The range seems to limited though. It would not give the correct answer for 2 * (the next largest prime after 100,000.
No one has actually answered your question. The for loop tests each number i in turn. The test of the while loop is successful when i is a factor of n; in that case, it reduces n, then checks if it is finished by comparing i to 1 or n. The test is a while (and not just if) in case i divides n more than once.

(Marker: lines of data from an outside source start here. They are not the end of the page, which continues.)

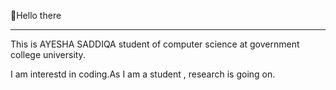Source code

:  👋Hello there
 _____________________________________________________________
 
 This is AYESHA SADDIQA student of computer science at government college university.
 
 I am interestd in coding.As I am a student , research is going on.

<!---
ayeshasaddiqa123/ayeshasaddiqa123 is a ✨ special ✨ repository because its `README.md` (this file) appears on your GitHub profile.
You can click the Preview link to take a look at your changes.
--->
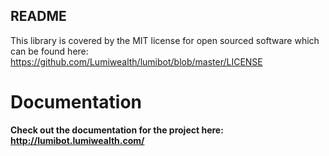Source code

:
README
-------

This library is covered by the MIT license for open sourced software which can be found here: https://github.com/Lumiwealth/lumibot/blob/master/LICENSE

# Documentation

**Check out the documentation for the project here: http://lumibot.lumiwealth.com/**

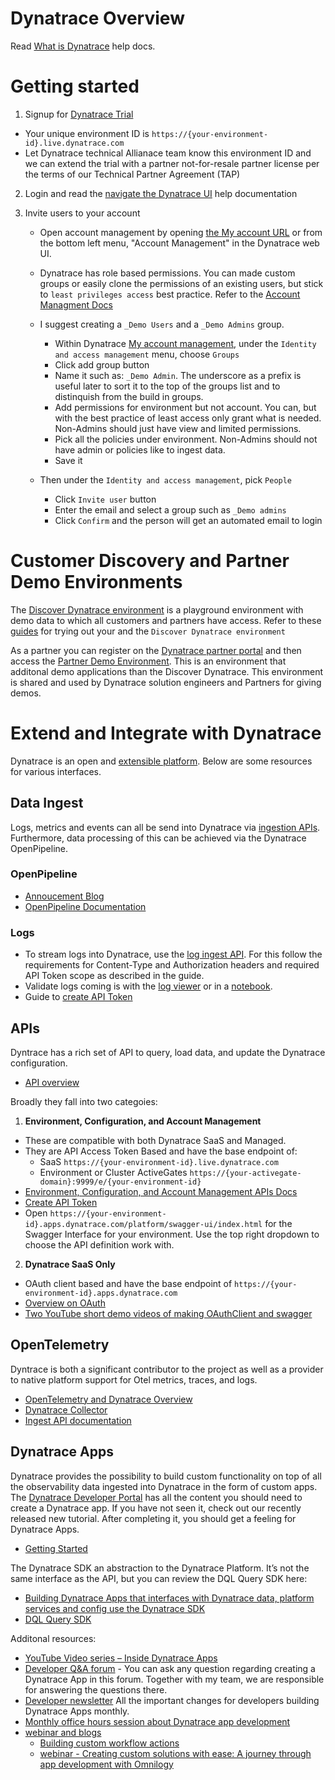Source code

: # Dynatrace Overview

Read [What is Dynatrace](https://docs.dynatrace.com/docs/get-started/what-is-dynatrace) help docs. 

# Getting started

1. Signup for [Dynatrace Trial](https://www.dynatrace.com/trial) 
  * Your unique environment ID is `https://{your-environment-id}.live.dynatrace.com`
  * Let Dynatrace technical Allianace team know this environment ID and we can extend the trial with a partner not-for-resale partner license per the terms of our Technical Partner Agreement (TAP)

2. Login and read the [navigate the Dynatrace UI](https://docs.dynatrace.com/docs/get-started/dynatrace-ui) help documentation
   
3. Invite users to your account
   * Open account management by opening [the My account URL](https://myaccount.dynatrace.com/accounts) or from the bottom left menu, "Account Management" in the Dynatrace web UI.
   * Dynatrace has role based permissions.  You can made custom groups or easily clone the permissions of an existing users, but stick to `least privileges access` best practice.  Refer to the [Account Managment Docs](https://docs.dynatrace.com/docs/manage/account-management)
  
   * I suggest creating a `_Demo Users` and a `_Demo Admins` group.
     * Within Dynatrace [My account management](https://myaccount.dynatrace.com/accounts), under the `Identity and access management` menu, choose `Groups`
     * Click add group button
     * Name it such as: `_Demo Admin`.  The underscore as a prefix is useful later to sort it to the top of the groups list and to distinquish from the build in groups.
     * Add permissions for environment but not account.  You can, but with the best practice of least access only grant what is needed.  Non-Admins should just have view and limited permissions.
     * Pick all the policies under environment. Non-Admins should not have admin or policies like to ingest data.
     * Save it
   * Then under the `Identity and access management`, pick `People`
     * Click `Invite user` button
     * Enter the email and select a group such as `_Demo admins`
     * Click `Confirm` and the person will get an automated email to login

# Customer Discovery and Partner Demo Environments

The [Discover Dynatrace environment](https://wkf10640.apps.dynatrace.com/) is a playground environment with demo data to which all customers and partners have access.  Refer to these [guides](https://github.com/dynatrace-perfclinics/dynatrace-getting-started) for trying out your and the `Discover Dynatrace environment`

As a partner you can register on the [Dynatrace partner portal](https://partners.dynatrace.com) and then access the [Partner Demo Environment](https://guu84124.apps.dynatrace.com/ui). This is an environment that additonal demo applications than the Discover Dynatrace.  This environment is shared and used by Dynatrace solution engineers and Partners for giving demos.

# Extend and Integrate with Dynatrace

Dynatrace is an open and [extensible platform](https://docs.dynatrace.com/docs/extend-dynatrace). Below are some resources for various interfaces.

## Data Ingest

Logs, metrics and events can all be send into Dynatrace via [ingestion APIs](https://docs.dynatrace.com/docs/platform/openpipeline/reference/api-ingestion-reference).   Furthermore, data processing of this can be achieved via the Dynatrace OpenPipeline.

### OpenPipeline
* [Annoucement Blog](https://www.dynatrace.com/news/blog/dynatrace-openpipeline-converging-observability-security-and-business-data-at-massive-scale-for-unmatched-analytics-in-context/)
* [OpenPipeline Documentation](https://docs.dynatrace.com/docs/platform/openpipeline/concepts/data-flow)

### Logs
* To stream logs into Dynatrace, use the [log ingest API](https://docs.dynatrace.com/docs/dynatrace-api/environment-api/log-monitoring-v2/post-ingest-logs). For this follow the requirements for Content-Type and Authorization headers and required API Token scope as described in the guide.
* Validate logs coming is with the [log viewer](https://docs.dynatrace.com/docs/observe-and-explore/logs/lma-analysis/logs-and-events) or in a [notebook](https://docs.dynatrace.com/docs/observe-and-explore/dashboards-and-notebooks/notebooks).
* Guide to [create API Token](https://docs.dynatrace.com/docs/dynatrace-api/basics/dynatrace-api-authentication)

## APIs

Dyntrace has a rich set of API to query, load data, and update the Dynatrace configuration.
* [API overview](https://docs.dynatrace.com/docs/dynatrace-api/basics)

Broadly they fall into two categoies:

1) **Environment, Configuration, and Account Management**
   
* These are compatible with both Dynatrace SaaS and Managed.
* They are API Access Token Based and have the base endpoint of:
   * SaaS `https://{your-environment-id}.live.dynatrace.com`
   * Environment or Cluster ActiveGates	`https://{your-activegate-domain}:9999/e/{your-environment-id}`
* [Environment, Configuration, and Account Management APIs Docs](https://docs.dynatrace.com/docs/dynatrace-api)
* [Create API Token](https://docs.dynatrace.com/docs/dynatrace-api/basics/dynatrace-api-authentication)
* Open `https://{your-environment-id}.apps.dynatrace.com/platform/swagger-ui/index.html` for the Swagger Interface for your environment.  Use the top right dropdown to choose the API definition work with.

2) **Dynatrace SaaS Only**
   
* OAuth client based and have the base endpoint of `https://{your-environment-id}.apps.dynatrace.com`
* [Overview on OAuth](https://developer.dynatrace.com/develop/access-platform-apis-from-outside)
* [Two YouTube short demo videos of making OAuthClient and swagger](https://www.youtube.com/playlist?list=PLqt2rd0eew1YSULHGceQ-zsIU6Dww1nMw)
  
## OpenTelemetry

Dyntrace is both a significant contributor to the project as well as a provider to native platform support for Otel metrics, traces, and logs.
* [OpenTelemetry and Dynatrace Overview](https://docs.dynatrace.com/docs/extend-dynatrace/opentelemetry)
* [Dynatrace Collector](https://docs.dynatrace.com/docs/extend-dynatrace/opentelemetry/collector)
* [Ingest API documentation](https://docs.dynatrace.com/docs/dynatrace-api/environment-api/opentelemetry)

## Dynatrace Apps

Dynatrace provides the possibility to build custom functionality on top of all the observability data ingested into Dynatrace in the form of custom apps. The [Dynatrace Developer Portal](https://developer.dynatrace.com/) has all the content you should need to create a Dynatrace app. If you have not seen it, check out our recently released new tutorial. After completing it, you should get a feeling for Dynatrace Apps.
* [Getting Started](https://github.com/dt-alliances/getting-started?tab=readme-ov-file#custom-applications)

The Dynatrace SDK an abstraction to the Dynatrace Platform.  It’s not the same interface as the API, but you can review the DQL Query SDK here:
* [Building Dynatrace Apps that interfaces with Dynatrace data, platform services and config use the Dynatrace SDK](https://developer.dynatrace.com/develop/sdks)
* [DQL Query SDK](https://developer.dynatrace.com/develop/sdks/client-query)

Additonal resources:

* [YouTube Video series – Inside Dynatrace Apps](https://www.youtube.com/playlist?list=PLqt2rd0eew1bu5vGLUJ3pr2SgNpnpKb71)
* [Developer Q&A forum](https://community.dynatrace.com/t5/Developer-Q-A-Forum/bd-p/devs_qanda) - You can ask any question regarding creating a Dynatrace App in this forum. Together with my team, we are responsible for answering the questions there.
* [Developer newsletter](https://community.dynatrace.com/t5/Developer-Blog/bg-p/dev_blog) All the important changes for developers building Dynatrace Apps monthly.
* [Monthly office hours session about Dynatrace app development](https://community.dynatrace.com/t5/Events-and-webinars/eb-p/events?filter=includeUpcoming&depth=0&byPassHideMessagesFromListFilter=true&sort_by=occasionStartTime&include_upcoming=true)
* [webinar and blogs](https://www.dynatrace.com/news/tag/appengine/)
  * [Building custom workflow actions](https://www.dynatrace.com/news/blog/build-custom-workflow-actions-dynatrace-app-toolkit/)
  * [webinar - Creating custom solutions with ease: A journey through app development with Omnilogy](https://info.dynatrace.com/global-all-wc-partner-app-developer-journey-with-omnilogy-24634-registration.html)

Though clever, that's not the way integer factorization by trial division is normally written; it also won't work if n has a factor greater than 100000. I have an explanation on my blog. Here's my version of the function, which lists all the factors of n instead of just the largest:
def factors(n):
fs = []
while n % 2 == 0:
fs += [2]
n /= 2
if n == 1:
return fs
f = 3
while f * f <= n:
if n % f == 0:
fs += [f]
n /= f
else:
f += 2
return fs + [n]
This function handles 2 separately, then tries only odd factors. It also doesn't place a limit on the factor, instead stopping when the factor is greater than the square root of the remaining n, because at that point n must be prime. The factors are inserted in increasing order, so the last factor in the output list will be the largest, which is the one you want.